> **EXCERPTED PASSAGE**
[Start of Attachment]
Take some time to relax for breakfast and enjoy freshly baked buttermilk drop biscuits with sausage gravy. Makes enough to feed two people.
What do you like to eat for breakfast on a lazy Sunday morning? My guilty breakfast pleasure (besides cake) is biscuits and gravy. There’s just something so comforting about stick-to-your-ribs biscuits and gravy. However, it’s a special treat kind of breakfast as it’s not something I can eat every day. When I went to Tennessee a few years ago, the hotel served biscuits and gravy all week. On Day Three, I was done. That doesn’t stop me from making it at home every few months or so. The best part it’s actually super easy to whip up as I bet you have almost all of the ingredients in your pantry right now (except maybe the sausage, which you can easily pick up at the store). You can even make the biscuit dough in the food processor to make the process even faster. Funny story – I accidentally turned my recipe into a small batch recipe as I didn’t expect to make only six biscuits. Once I realized that happened, I decided to roll with it and scale down my sausage gravy recipe. Now you can easily make this breakfast for two on the weekend when you’re sitting down to relax with a hot cup of coffee. Or if you’re feeding a crowd, you can easily double the recipe.
As I was planning my recipe, I was debating on whether I wanted to do traditional buttermilk biscuits where you roll and cut out the dough or just go rustic with drop biscuits. Since this is a breakfast recipe and I’m totally not a morning person, I went with drop biscuits because they take less time and less effort. All you do is make the dough in the food processor (or by hand with a pastry cutter) then drop the dough onto the cookie sheet. Easy peasy. While the biscuits are baking, you can make the gravy.
The key to a really good gravy? Salt. Please don’t be afraid of adding more salt if your gravy tastes flat. I find that most cream based sauces benefit greatly from adding more than a few pinches of salt. Of course you’ll have to account for how salty your sausage is as that can vary, but as long as you taste as you go, you’ll be fine.
[End of Attachment]
> **DATA SHOWN**
[Start of Attachment]
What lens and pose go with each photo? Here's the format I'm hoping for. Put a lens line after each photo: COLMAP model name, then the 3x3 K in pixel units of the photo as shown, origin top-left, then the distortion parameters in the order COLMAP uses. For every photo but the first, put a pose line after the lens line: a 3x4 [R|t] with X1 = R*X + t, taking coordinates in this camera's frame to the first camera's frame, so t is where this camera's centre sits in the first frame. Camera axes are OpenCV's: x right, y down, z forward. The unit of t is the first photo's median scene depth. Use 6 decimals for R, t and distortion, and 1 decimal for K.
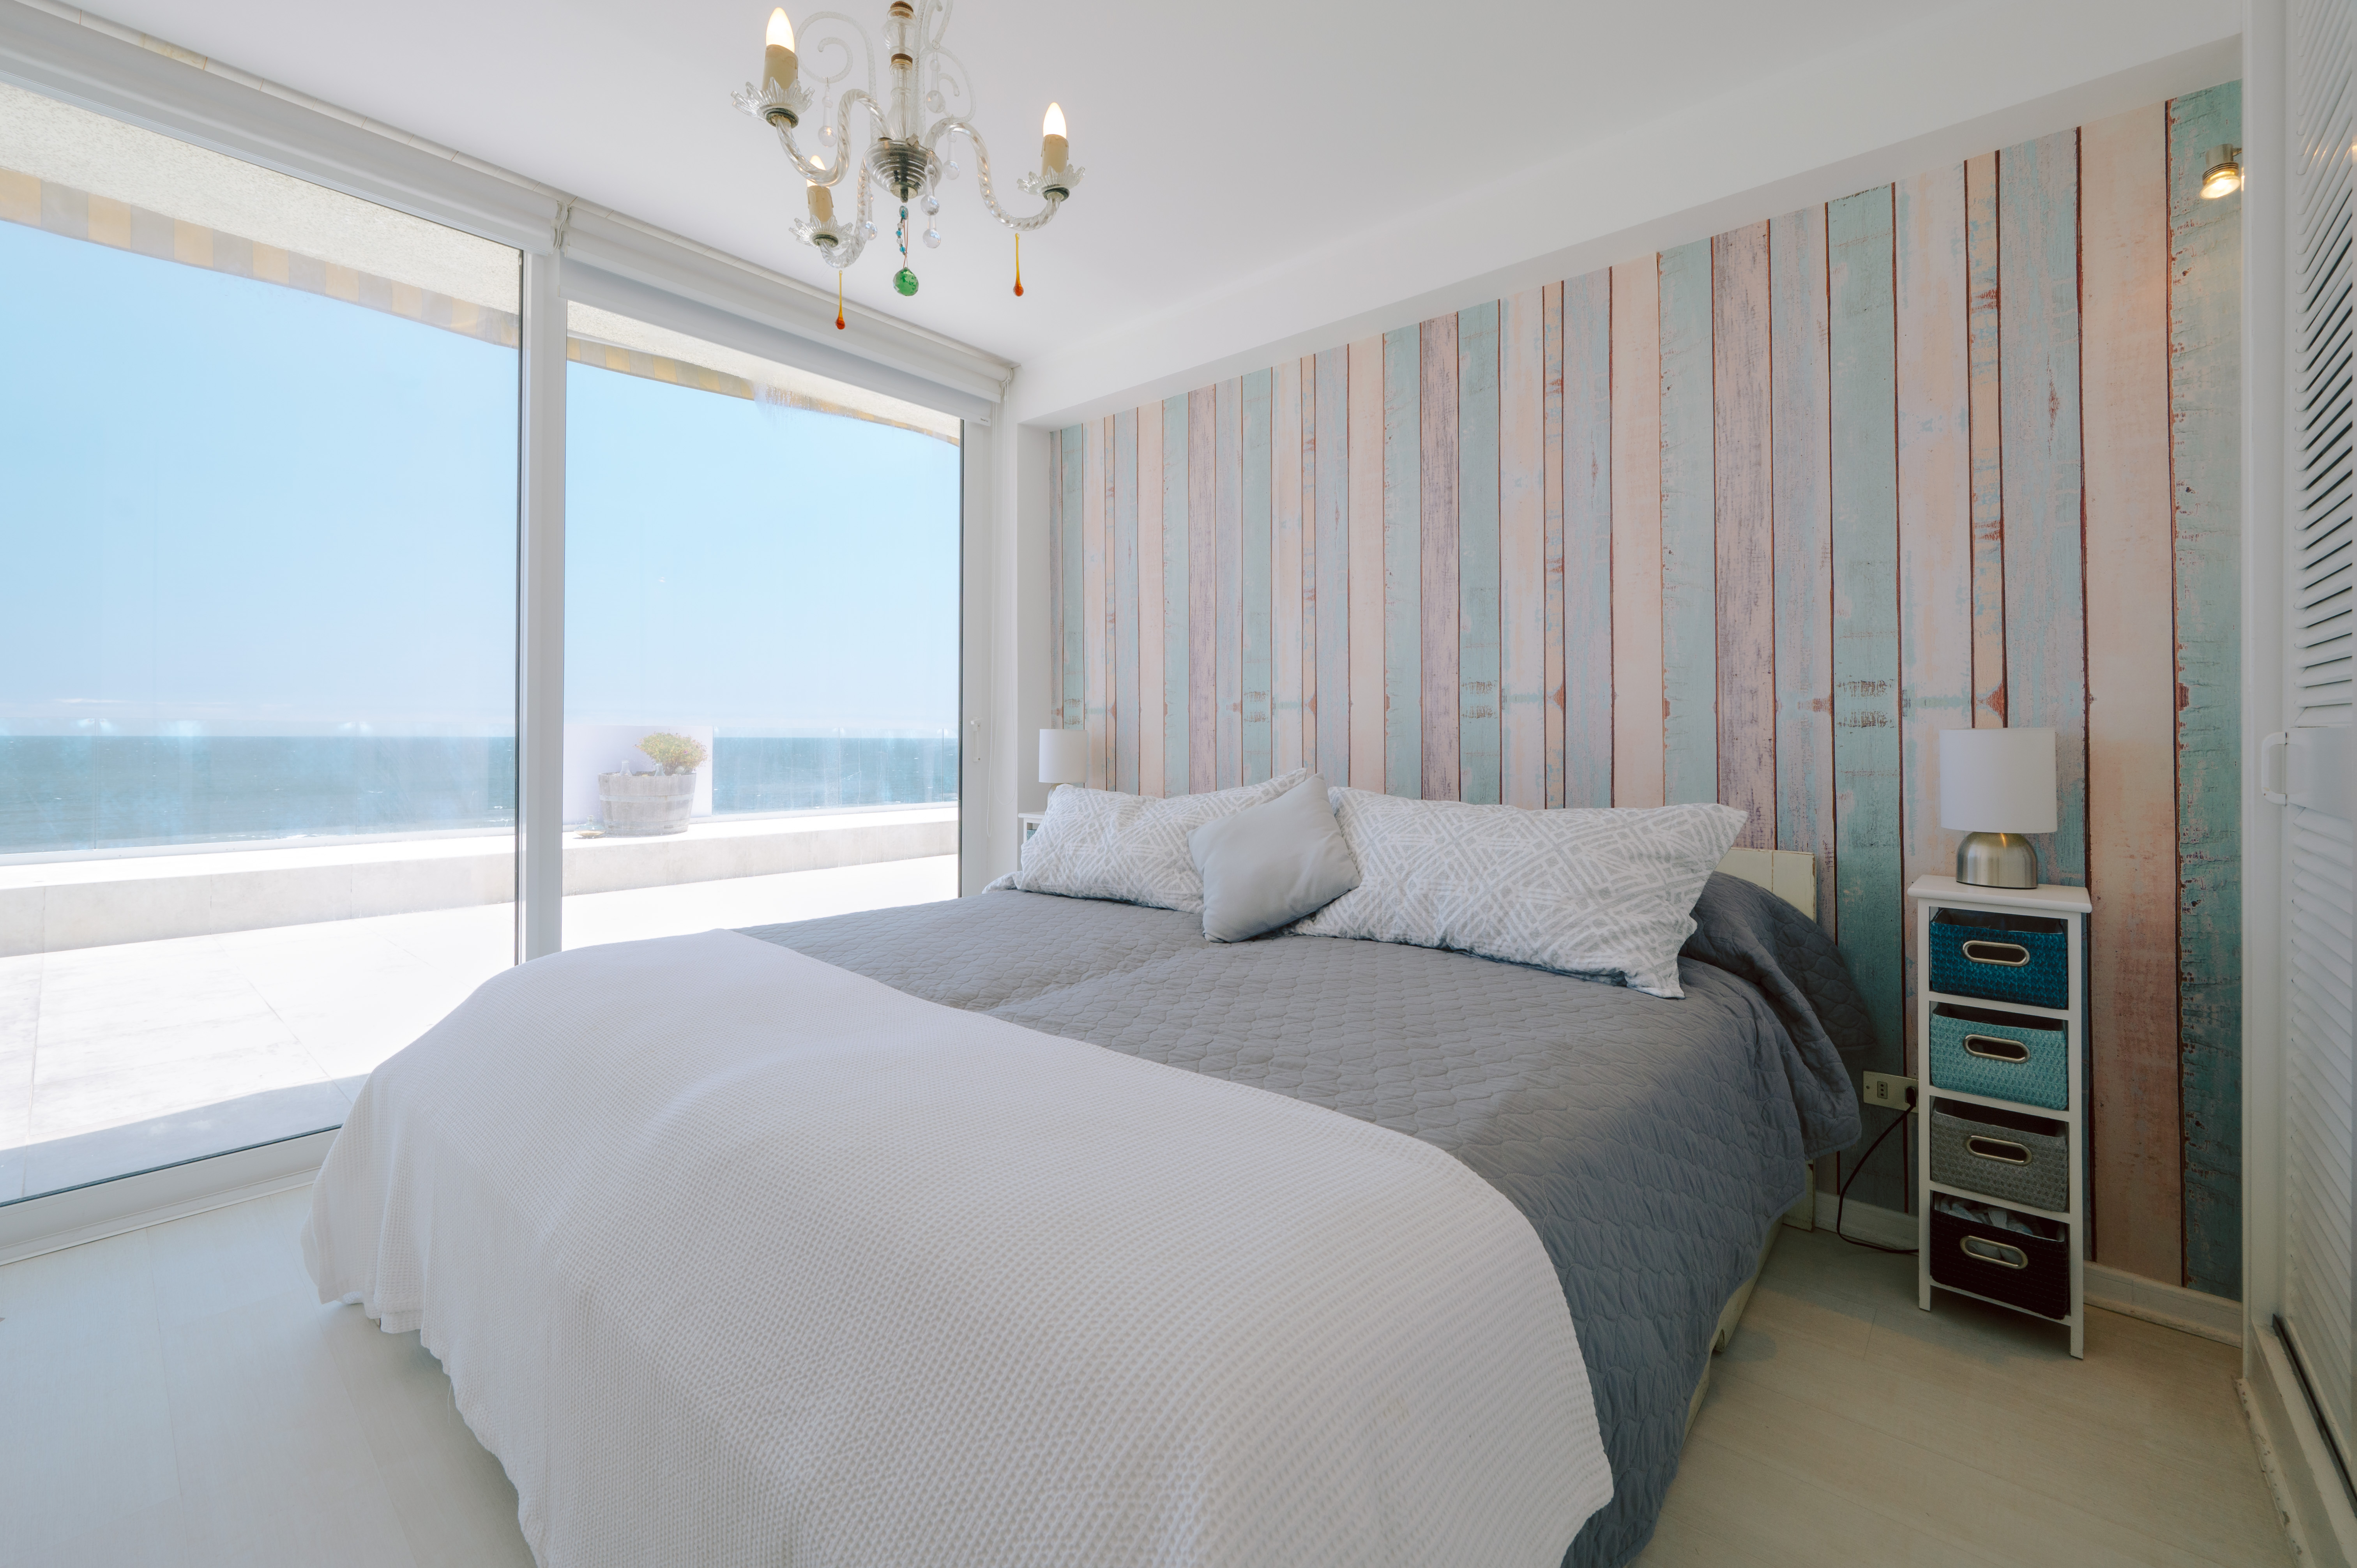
lens RADIAL K [[962.2, 0, 1152.6], [0, 962.2, 733.0], [0, 0, 1]] dist [-0.000753, 0.000061]
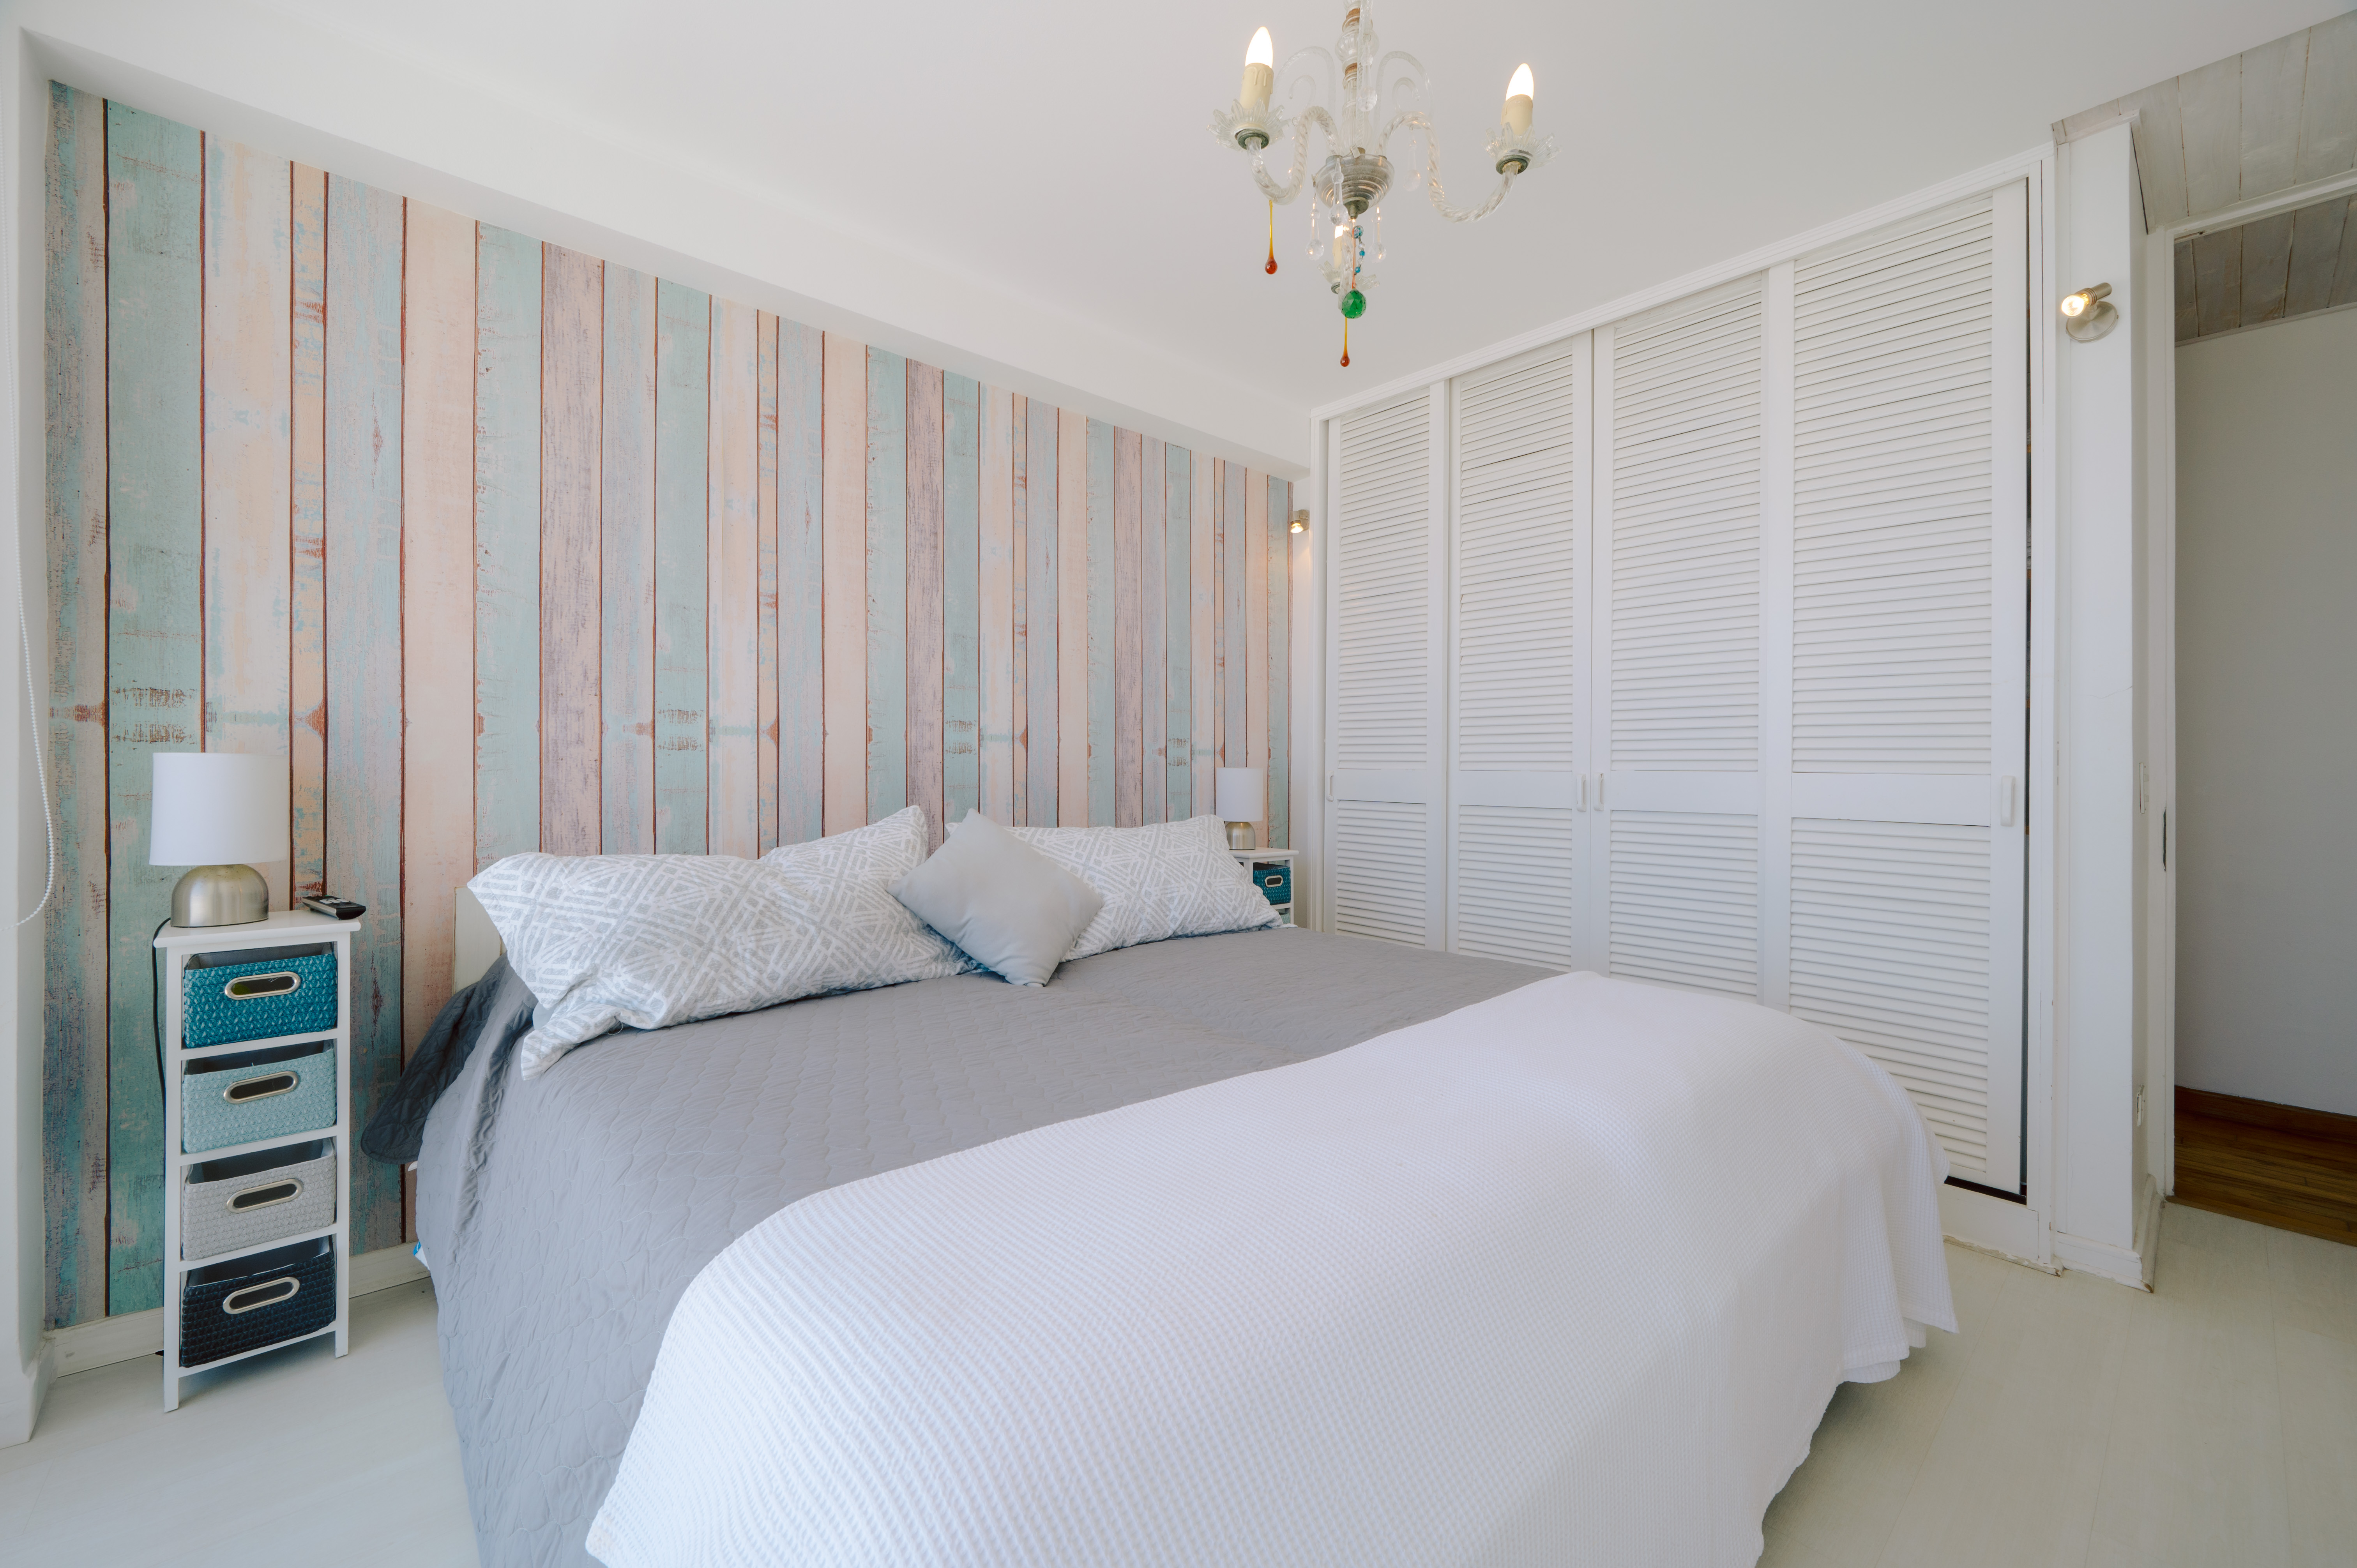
lens RADIAL K [[962.2, 0, 1174.0], [0, 962.2, 773.5], [0, 0, 1]] dist [-0.000753, 0.000061]
pose [[0.110442, -0.012347, 0.993806, -0.707320], [-0.018608, 0.999722, 0.014488, -0.012611], [-0.993708, -0.020093, 0.110181, 0.614711]]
[End of Attachment]
> **WORK ORDER**
Continue the blog post about buttermilk drop biscuits with sausage gravy, picking up after its last sentence.

> **REPLY TO THE TASK**
15 minPrep Time
20 minCook Time
35 minTotal Time
- 1 1/2 cups all-purpose flour
- 1 1/2 teaspoons baking powder
- 1/4 teaspoon baking soda
- 1/4 teaspoon salt
- 1/4 cup (2 ounces or 4 tablespoons) unsalted butter, cold and cut into 8 pieces
- 1/2 cup buttermilk, cold
- 1/2 pound pork sausage, thawed
- 2 tablespoons chopped onion
- 1 tablespoon all-purpose flour
- 1 cup whole milk, room temperature
- 1/4 - 1/2 teaspoon salt
- 1/8 teaspoon Worcestershire sauce (optional)
- For the biscuits: Preheat oven to 400F. Line a baking sheet with parchment paper or silicone baking mat.
- Add the flour, baking powder, baking soda, and salt to the bowl of a food processor. Add the butter pieces and pulse until butter is cut into the flour mixture, looking like pebbles of different sizes. Add the buttermilk and pulse until a dough forms and is no longer crumbly. Alternatively, you can add the dry ingredients to a large bowl, cut in the butter using a pastry cutter, and stir in the buttermilk with a spoon.
- Drop the dough into 6 biscuits onto the baking sheet. Bake 15-17 minutes or until golden brown.
- While the biscuits are baking, make the gravy: Heat a dry large skillet over medium heat until hot. Add the sausage, breaking it into pieces with your spatula (the more it cooks, the more it'll be easier to break up). Add the onion and cook until the sausage is no longer pink, roughly 5-8 minutes. Remove the sausage with a slotted spoon to a bowl or plate lined with paper towels. Discard all but 1 tablespoon of grease from the skillet.
- Place the skillet back on the heat and whisk in the flour to make a roux (paste). Cook an additional minute or until it starts to brown. Gradually whisk in the milk, whisking constantly to smooth out any lumps. Bring to a boil.
- Once boiling, cook until it thickens, roughly 3-5 minutes, whisking often. Add 1/4 teaspoon salt and Worcestershire sauce. Taste the gravy with a piece of sausage. If it's not too salty, add the remaining 1/4 teaspoon salt. Add the sausage back to the skillet and stir to incorporate. Serve hot over warm biscuits.